We can create an even safer and more secure environment in our school building thanks to updated security systems, door and window monitoring, electronic door locks and a storm shelter. We will also be able to better maintain our schools by addressing life safety and infrastructure needs such as mechanical systems, airflow, plumbing, bathrooms, sprinklers, electrical, relief, networking and wiring, hallways, asbestos abatement, drainage, stormwater management, and ADA compliance.

Fenton High School was named the 2019 AP District of the Year by the College Board. We will improve our programming and professional learning spaces so that every student continues to have the opportunity to succeed in whatever they choose. We will provide increased opportunities for students through optimized spaces dedicated to STEM, applied technologies, cooking, construction, health sciences, biomedicine, early learning, special education and life skills programming.

And we will be able to modernize and expand our classrooms. This will give us 21st century learning spaces with modern features to efficiently implement current and future programs, facilitate collaboration, and enable more individual and small group instruction. Additional and larger classrooms will provide more space for student collaboration, small group instruction, program growth to include more engaging student activities, and student health and movement.

Q: What was the role of the Community in developing this plan?
A: It was a real community plan. Fenton conducted 11 in-person forums, two scientific telephone surveys and three online surveys over six months. Across all vehicles, we received over 1,000 responses that helped shape the plan that is now on the ballot. Click here to browse our Community Engagement webpage.

Q: When is the referendum vote?
A: Mail-in ballots can be requested after March 30 by contacting the DuPage County Clerk’s Office. Early in-person voting is scheduled to begin June 13. The traditional in-person election day is June 28. The Fieldhouse at Fenton High School will be a polling place for the June 28 election.

Q: How much would the referendum cost me if approved by voters?
A: About $395 per year for a home worth $229,000, which is the average home value in District 100. Construction would take place in phases and debt would accrue as it went of construction, which means that tax payments would initially be lower and gradually increase. More information and an interactive tax estimator can be found on our Referendum Tax Information webpage (click here).

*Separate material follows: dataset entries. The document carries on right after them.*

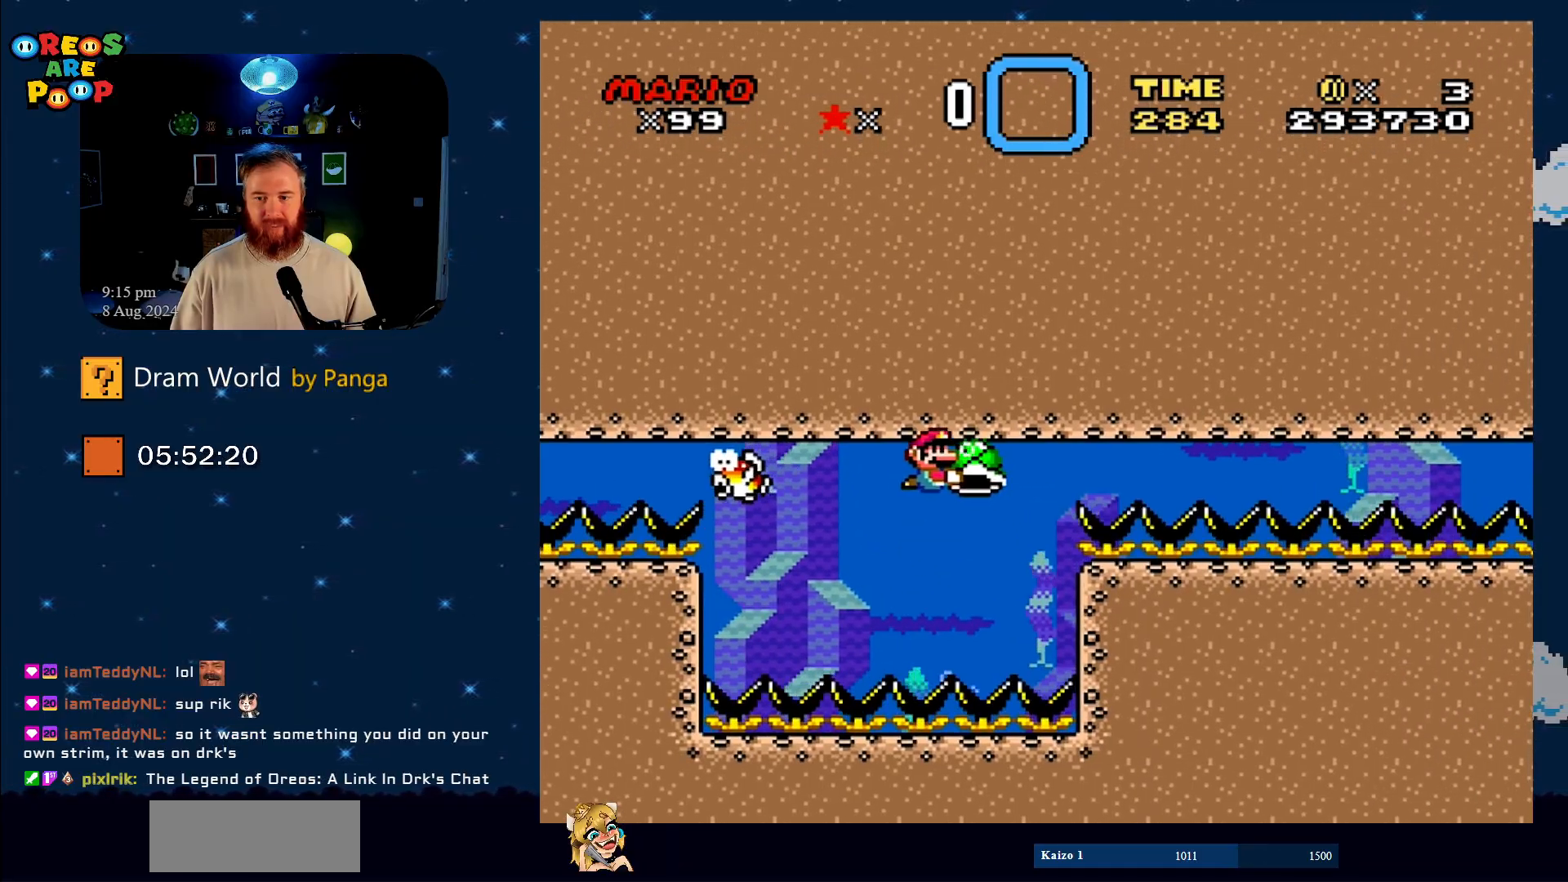
{"buttons": ["Y"], "events": [[33, "DPAD_RIGHT", "up"]]}
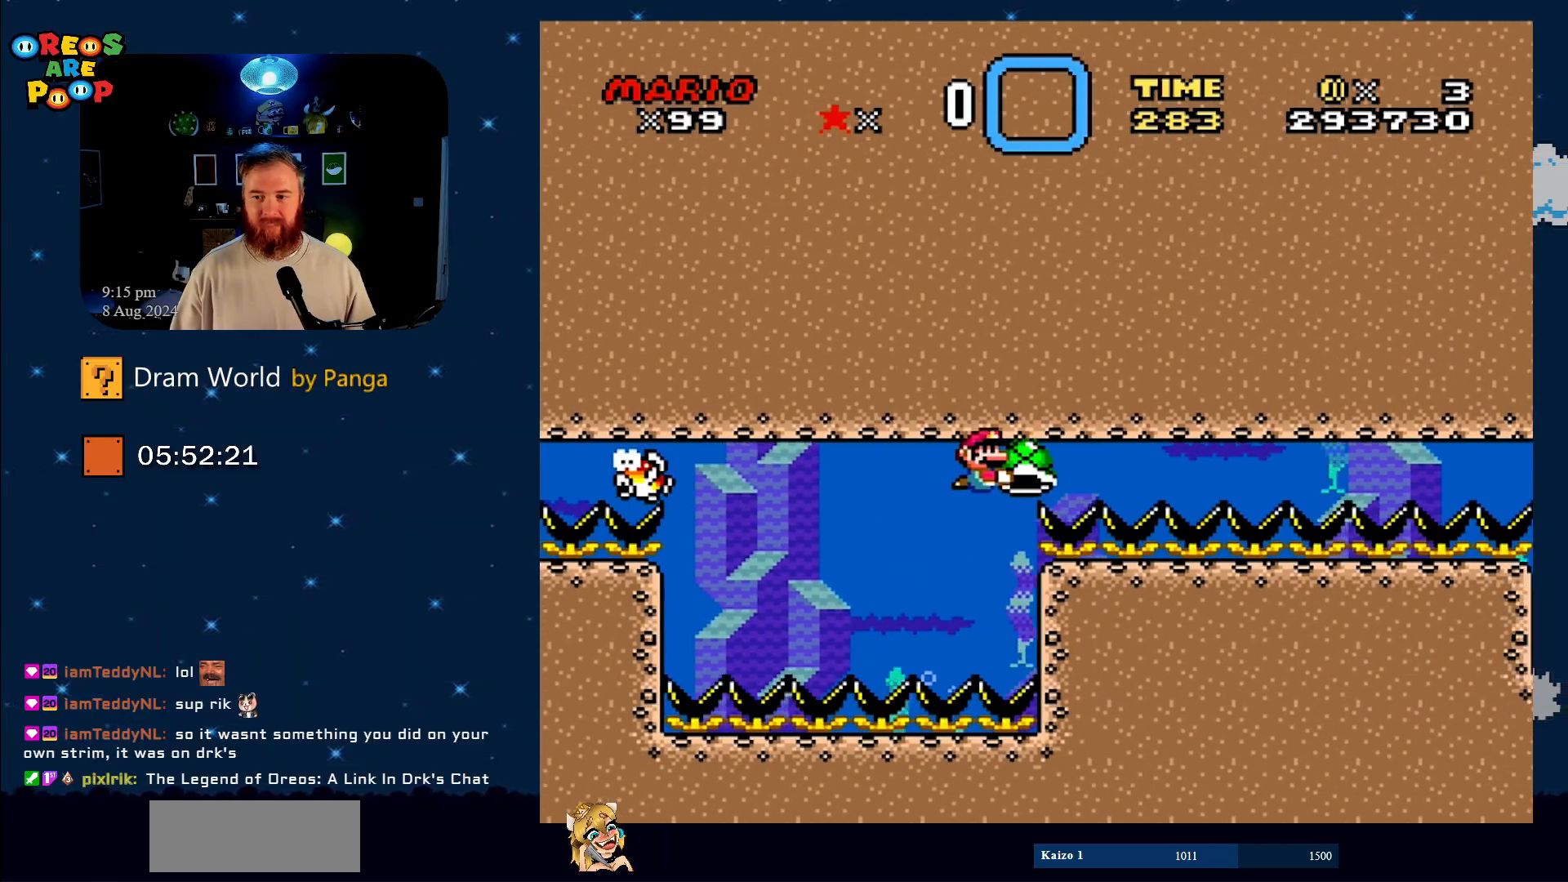
{"buttons": ["Y"], "events": [[34, "DPAD_RIGHT", "down"], [134, "DPAD_RIGHT", "up"]]}
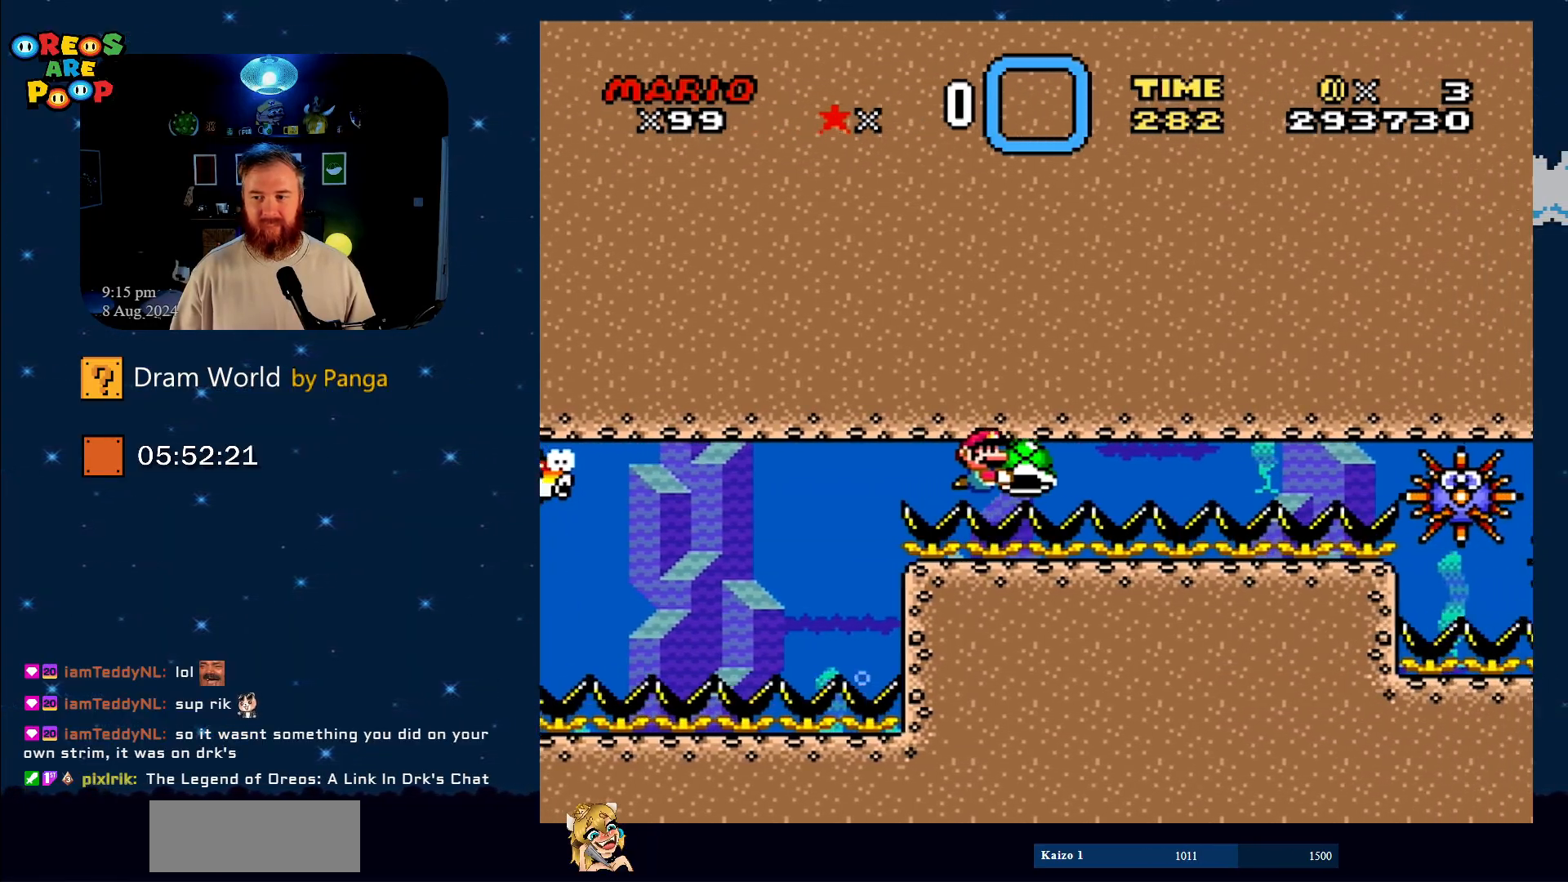
{"buttons": ["Y"], "events": []}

Q: When was the last time Fenton held a referendum?
A: The last referendum took place in 1975 and resulted in the construction of the auditorium, the adjoining wing of the two-storey classroom, the country house and adjoining classrooms for vocational education and technical.

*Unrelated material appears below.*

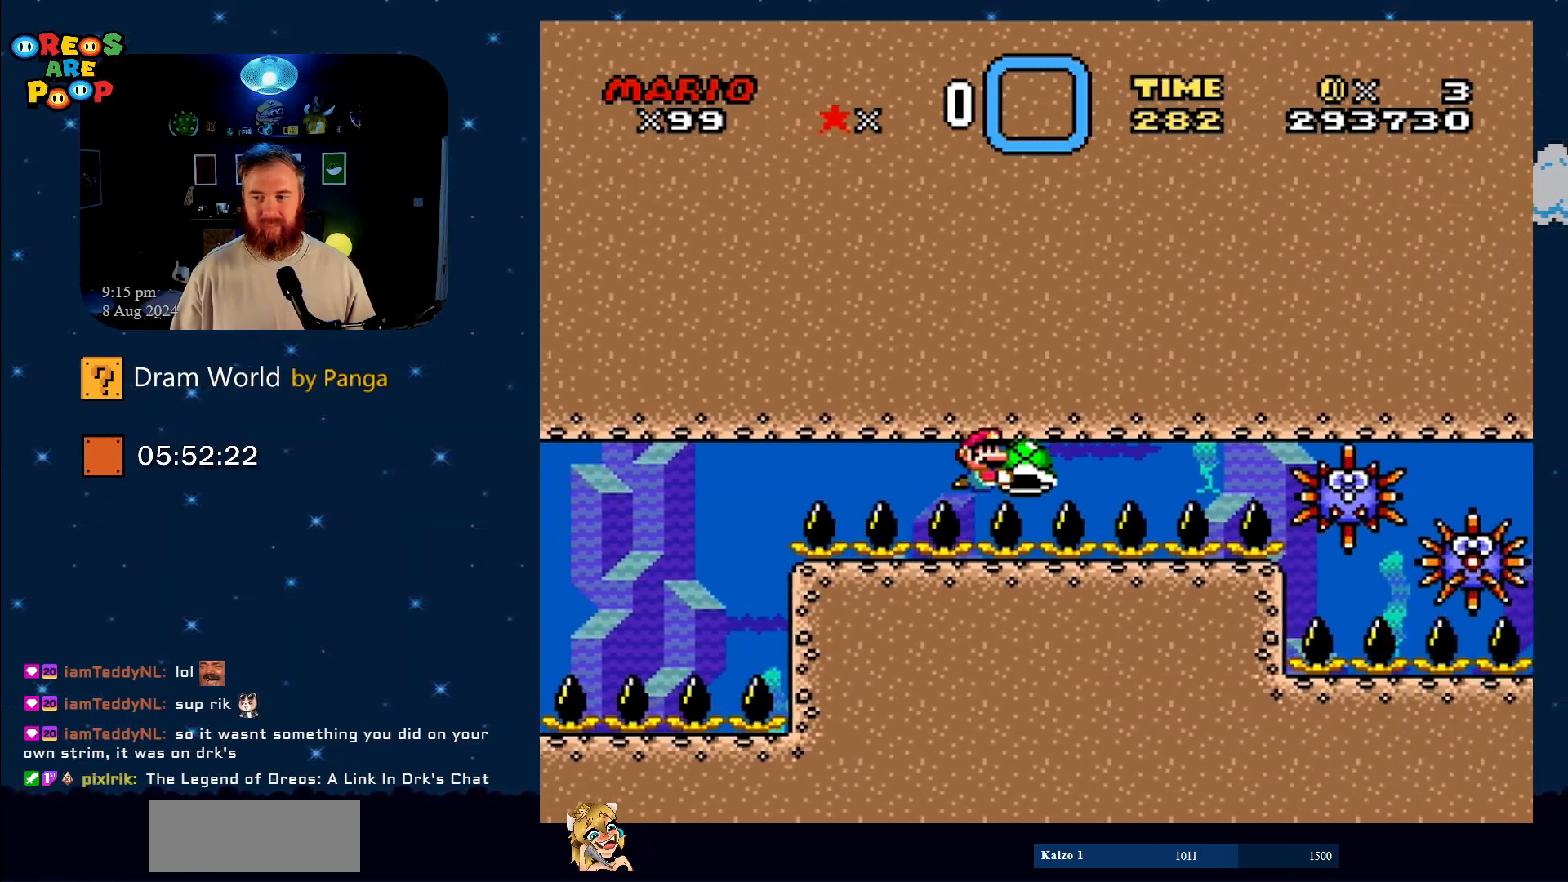
{"buttons": ["Y"], "events": []}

Q: When was Fenton first built?
A: The main central parts of Fenton High School were built in 1955.

Q: What sporting events are not possible at Fenton?
A: Most soccer practices and all soccer matches take place at a rental facility. Likewise, our baseball teams have limited options to practice at Fenton and play all of their games off-campus on land leased by Fenton. Our tennis teams cannot organize tournaments on campus.

Q. Will bonds approved by referendum be used to cover salaries and benefits?
A. No. The bonds will only be used to finance necessary infrastructure projects. According to the law, these funds must only be used for this purpose, because the language of the referendum is legally binding. We will continue to fund salaries and benefits from our standard operating budget. All funds approved by the community for their school will be 100% invested in improving our school infrastructure.